I have said this before and I will repeat it again: when the text of the standard contradicts reality - it is just a piece of toilet paper. It has absolutely no importance. In fact, instead of it, I would rather take a roll of real toilet paper - at least I won't have splinters and ink up my arse.

Apparently, Linus Torvalds poorly studied the C language - a real C programmer wouldn't think of such a thing.

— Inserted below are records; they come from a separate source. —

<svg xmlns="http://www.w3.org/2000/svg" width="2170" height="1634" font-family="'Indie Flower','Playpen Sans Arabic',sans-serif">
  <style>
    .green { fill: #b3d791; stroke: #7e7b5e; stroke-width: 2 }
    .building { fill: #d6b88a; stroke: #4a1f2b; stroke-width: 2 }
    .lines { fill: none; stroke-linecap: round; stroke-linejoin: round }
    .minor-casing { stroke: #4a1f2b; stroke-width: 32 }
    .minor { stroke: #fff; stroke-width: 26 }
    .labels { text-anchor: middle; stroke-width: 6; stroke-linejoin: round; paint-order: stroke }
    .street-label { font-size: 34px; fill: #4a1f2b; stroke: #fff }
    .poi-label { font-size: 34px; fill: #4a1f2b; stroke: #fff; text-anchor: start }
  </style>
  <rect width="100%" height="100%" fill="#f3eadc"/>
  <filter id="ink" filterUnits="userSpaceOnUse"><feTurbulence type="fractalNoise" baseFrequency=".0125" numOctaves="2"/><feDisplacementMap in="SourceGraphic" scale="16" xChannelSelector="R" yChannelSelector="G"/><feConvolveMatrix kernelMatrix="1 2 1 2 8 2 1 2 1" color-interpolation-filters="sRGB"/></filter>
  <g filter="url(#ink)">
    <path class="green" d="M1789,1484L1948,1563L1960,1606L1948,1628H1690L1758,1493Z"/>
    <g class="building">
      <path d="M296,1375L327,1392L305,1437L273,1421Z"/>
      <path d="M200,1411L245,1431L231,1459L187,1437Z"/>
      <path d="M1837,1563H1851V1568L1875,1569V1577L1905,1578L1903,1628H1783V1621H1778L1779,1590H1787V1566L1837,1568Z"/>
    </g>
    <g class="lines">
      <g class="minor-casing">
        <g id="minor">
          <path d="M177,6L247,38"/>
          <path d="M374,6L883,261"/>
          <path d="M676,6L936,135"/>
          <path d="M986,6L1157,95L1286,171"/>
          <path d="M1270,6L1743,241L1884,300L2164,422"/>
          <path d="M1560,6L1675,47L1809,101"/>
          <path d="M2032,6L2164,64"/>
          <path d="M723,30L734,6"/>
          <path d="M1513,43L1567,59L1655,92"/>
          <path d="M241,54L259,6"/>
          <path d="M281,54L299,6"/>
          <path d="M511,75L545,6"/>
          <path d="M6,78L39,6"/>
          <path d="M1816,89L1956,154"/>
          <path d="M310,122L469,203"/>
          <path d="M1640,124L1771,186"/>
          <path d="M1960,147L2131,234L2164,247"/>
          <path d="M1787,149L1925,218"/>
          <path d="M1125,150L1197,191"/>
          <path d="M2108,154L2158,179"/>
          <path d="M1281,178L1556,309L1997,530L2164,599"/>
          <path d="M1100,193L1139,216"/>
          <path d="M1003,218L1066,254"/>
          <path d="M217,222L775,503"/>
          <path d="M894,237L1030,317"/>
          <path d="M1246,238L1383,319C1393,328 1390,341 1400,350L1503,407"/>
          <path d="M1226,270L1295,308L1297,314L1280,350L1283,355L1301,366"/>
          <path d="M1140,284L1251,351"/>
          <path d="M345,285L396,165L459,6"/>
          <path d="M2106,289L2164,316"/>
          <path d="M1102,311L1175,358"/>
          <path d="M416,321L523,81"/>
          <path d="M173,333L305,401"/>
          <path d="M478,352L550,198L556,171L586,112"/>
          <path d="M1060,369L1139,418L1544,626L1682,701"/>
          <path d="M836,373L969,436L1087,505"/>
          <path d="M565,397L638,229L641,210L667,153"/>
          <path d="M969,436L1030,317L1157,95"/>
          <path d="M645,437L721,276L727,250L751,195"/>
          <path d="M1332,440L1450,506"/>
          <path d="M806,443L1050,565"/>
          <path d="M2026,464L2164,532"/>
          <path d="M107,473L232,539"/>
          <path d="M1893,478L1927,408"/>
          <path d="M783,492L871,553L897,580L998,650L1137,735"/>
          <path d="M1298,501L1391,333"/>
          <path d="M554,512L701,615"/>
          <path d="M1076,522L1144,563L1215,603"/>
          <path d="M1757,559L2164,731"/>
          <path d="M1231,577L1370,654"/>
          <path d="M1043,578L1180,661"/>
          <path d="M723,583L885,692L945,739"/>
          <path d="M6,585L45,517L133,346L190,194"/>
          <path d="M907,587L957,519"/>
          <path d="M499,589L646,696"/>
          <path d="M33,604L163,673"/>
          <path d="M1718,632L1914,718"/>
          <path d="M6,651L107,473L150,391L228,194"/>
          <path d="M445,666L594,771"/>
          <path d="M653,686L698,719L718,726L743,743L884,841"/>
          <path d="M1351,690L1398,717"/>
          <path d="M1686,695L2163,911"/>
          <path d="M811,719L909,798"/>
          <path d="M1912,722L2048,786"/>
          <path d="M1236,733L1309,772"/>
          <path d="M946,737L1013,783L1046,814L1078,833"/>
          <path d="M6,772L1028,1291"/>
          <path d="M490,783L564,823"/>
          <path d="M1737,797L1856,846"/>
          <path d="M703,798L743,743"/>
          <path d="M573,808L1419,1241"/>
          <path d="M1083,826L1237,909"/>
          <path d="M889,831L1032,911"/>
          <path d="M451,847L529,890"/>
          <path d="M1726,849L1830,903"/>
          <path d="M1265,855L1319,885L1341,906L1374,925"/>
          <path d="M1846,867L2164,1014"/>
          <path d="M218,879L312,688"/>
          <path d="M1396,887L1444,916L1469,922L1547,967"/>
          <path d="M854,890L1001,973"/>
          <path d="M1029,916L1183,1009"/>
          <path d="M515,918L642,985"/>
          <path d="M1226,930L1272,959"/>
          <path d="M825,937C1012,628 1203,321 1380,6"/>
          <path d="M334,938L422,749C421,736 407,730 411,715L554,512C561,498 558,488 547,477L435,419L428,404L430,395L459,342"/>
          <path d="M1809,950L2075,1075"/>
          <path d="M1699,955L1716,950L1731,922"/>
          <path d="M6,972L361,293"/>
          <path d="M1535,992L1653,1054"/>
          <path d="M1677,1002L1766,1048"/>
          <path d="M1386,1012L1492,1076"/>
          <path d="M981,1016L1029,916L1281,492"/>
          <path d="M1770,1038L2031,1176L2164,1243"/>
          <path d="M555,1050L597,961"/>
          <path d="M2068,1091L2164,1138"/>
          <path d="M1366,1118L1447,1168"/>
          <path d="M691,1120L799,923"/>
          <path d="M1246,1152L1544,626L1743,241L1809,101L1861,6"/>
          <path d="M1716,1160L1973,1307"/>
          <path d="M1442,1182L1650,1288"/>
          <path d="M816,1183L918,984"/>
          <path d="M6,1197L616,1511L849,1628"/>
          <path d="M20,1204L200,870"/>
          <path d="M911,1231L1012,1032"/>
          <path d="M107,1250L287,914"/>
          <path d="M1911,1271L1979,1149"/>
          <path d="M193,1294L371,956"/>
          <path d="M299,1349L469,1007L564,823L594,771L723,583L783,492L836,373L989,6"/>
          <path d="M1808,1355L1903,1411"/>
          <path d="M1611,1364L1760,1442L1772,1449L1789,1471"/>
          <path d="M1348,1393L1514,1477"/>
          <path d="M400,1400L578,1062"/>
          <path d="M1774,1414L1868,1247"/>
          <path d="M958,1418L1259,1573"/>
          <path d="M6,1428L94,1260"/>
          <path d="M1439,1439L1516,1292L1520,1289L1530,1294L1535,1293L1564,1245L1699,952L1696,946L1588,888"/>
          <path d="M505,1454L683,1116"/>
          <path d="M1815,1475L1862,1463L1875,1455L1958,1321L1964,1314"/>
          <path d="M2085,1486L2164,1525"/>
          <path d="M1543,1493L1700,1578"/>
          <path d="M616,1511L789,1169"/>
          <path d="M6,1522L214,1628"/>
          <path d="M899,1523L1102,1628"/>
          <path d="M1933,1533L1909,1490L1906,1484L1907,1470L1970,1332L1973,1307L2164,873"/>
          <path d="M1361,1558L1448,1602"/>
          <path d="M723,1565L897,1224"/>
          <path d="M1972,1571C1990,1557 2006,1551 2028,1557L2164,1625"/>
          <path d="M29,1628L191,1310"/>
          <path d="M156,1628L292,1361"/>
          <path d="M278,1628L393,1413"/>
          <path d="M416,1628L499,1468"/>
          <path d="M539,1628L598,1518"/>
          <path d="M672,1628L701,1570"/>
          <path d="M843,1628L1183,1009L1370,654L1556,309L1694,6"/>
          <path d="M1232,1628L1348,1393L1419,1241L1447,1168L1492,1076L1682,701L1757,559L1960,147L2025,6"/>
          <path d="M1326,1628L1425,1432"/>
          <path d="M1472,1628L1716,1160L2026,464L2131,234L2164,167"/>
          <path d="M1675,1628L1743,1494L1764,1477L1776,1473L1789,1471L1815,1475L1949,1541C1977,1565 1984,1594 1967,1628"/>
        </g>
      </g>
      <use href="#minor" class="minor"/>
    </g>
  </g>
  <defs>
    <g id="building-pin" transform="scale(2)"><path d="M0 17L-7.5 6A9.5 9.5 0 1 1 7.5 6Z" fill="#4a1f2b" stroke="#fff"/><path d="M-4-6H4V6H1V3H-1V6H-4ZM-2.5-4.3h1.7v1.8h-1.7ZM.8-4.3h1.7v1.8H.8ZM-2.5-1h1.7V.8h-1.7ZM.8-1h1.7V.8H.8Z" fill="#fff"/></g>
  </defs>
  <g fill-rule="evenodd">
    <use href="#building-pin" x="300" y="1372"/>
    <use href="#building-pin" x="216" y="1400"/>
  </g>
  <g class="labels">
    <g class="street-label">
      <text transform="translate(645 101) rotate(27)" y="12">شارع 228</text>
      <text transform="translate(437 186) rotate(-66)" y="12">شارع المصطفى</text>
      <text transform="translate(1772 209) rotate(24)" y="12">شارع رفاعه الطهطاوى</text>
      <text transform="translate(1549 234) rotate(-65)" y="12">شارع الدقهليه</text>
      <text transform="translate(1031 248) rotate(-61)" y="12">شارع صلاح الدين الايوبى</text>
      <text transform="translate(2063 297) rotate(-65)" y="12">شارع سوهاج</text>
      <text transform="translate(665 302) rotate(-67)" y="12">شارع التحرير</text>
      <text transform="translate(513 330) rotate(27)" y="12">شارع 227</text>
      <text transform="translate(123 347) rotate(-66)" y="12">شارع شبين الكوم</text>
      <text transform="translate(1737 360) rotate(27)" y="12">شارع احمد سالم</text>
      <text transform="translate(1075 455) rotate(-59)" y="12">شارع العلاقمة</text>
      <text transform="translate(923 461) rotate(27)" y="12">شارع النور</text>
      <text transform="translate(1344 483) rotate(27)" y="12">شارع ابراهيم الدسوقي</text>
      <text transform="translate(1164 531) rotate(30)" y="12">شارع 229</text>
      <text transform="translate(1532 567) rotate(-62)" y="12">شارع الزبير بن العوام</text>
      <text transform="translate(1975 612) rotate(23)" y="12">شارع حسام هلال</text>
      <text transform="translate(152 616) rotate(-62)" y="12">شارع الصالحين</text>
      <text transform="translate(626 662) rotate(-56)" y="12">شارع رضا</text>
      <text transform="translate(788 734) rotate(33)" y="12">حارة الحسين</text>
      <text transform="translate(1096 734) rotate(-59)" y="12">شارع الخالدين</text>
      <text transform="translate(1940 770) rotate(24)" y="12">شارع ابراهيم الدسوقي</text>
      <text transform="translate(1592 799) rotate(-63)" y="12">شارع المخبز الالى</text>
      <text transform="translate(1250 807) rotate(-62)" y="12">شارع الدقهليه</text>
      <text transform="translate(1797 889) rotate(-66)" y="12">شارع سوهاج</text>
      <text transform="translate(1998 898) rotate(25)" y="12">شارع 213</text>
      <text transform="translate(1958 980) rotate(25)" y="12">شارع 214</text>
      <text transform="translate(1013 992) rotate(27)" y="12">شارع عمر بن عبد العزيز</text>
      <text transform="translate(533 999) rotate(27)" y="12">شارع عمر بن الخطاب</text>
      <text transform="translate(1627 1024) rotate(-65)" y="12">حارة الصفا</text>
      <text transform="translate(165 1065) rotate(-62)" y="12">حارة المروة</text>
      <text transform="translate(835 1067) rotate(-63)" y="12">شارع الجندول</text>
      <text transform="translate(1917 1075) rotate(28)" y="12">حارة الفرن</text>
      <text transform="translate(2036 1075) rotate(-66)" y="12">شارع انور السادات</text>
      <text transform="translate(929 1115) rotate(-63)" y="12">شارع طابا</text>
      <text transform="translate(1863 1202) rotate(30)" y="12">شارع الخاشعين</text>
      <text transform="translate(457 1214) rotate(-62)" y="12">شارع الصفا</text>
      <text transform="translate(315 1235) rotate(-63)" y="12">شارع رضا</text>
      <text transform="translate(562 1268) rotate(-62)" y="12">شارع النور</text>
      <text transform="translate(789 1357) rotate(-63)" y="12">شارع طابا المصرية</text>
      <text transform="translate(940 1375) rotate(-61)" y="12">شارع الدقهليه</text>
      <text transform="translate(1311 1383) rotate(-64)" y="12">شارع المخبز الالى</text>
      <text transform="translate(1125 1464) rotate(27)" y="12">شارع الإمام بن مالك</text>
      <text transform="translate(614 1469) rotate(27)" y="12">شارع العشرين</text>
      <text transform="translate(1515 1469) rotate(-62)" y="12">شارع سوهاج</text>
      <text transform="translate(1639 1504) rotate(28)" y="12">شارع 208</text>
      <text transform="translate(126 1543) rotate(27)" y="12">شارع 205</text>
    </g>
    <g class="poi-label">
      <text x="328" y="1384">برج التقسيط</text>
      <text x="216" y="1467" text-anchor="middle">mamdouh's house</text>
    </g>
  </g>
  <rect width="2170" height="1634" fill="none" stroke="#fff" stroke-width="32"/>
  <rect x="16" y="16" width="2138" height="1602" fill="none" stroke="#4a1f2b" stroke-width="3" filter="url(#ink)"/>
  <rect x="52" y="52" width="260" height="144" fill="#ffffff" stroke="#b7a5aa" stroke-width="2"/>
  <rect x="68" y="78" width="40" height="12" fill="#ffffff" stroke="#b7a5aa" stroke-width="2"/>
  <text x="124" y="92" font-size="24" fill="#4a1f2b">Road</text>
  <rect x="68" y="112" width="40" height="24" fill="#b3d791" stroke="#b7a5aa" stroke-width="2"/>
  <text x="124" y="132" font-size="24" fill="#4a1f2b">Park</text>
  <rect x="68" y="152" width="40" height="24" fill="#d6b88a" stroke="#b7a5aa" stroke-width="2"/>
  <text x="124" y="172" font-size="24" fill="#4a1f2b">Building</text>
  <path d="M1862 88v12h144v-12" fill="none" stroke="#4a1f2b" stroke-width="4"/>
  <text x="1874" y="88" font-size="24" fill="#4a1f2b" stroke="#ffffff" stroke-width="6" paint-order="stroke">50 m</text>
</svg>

However, the standard is not complete with just strict aliasing. To invoke undefined behavior, it is not even necessary to dereference a pointer:

void f(int *p, int q) { free(p); if(p == q) / Undefined behaviour! */ do_something(); }

Using the value of a pointer after the memory it points to has been freed is prohibited by the standard text (section 4.10.3, "Memory management functions"):

Summary
The C programming language, developed at Bell Labs, is one of the most influential languages in history, essential for operating system development, particularly UNIX. Initially, C replaced assembly language due to its efficiency in creating low-level programs for the PDP-11 computer. As UNIX was ported to new hardware platforms, C simplified this process, but challenges arose, including slower execution of ported programs and the need for compiler optimizations that distanced C from its low-level roots. In 1989, the first standard for C, known as ANSI C or C89, was introduced to address these issues by establishing an 'abstract machine' that allowed for high-level constructs while maintaining low-level properties. This standard aimed to enhance portability and provide compilers with optimization freedom. However, it also introduced the concept of 'undefined behavior,' which allows compilers to handle non-portable or erroneous constructs flexibly. This duality raises the question of how C differentiates itself from other high-level languages, as it retains the potential for low-level programming despite its high-level features.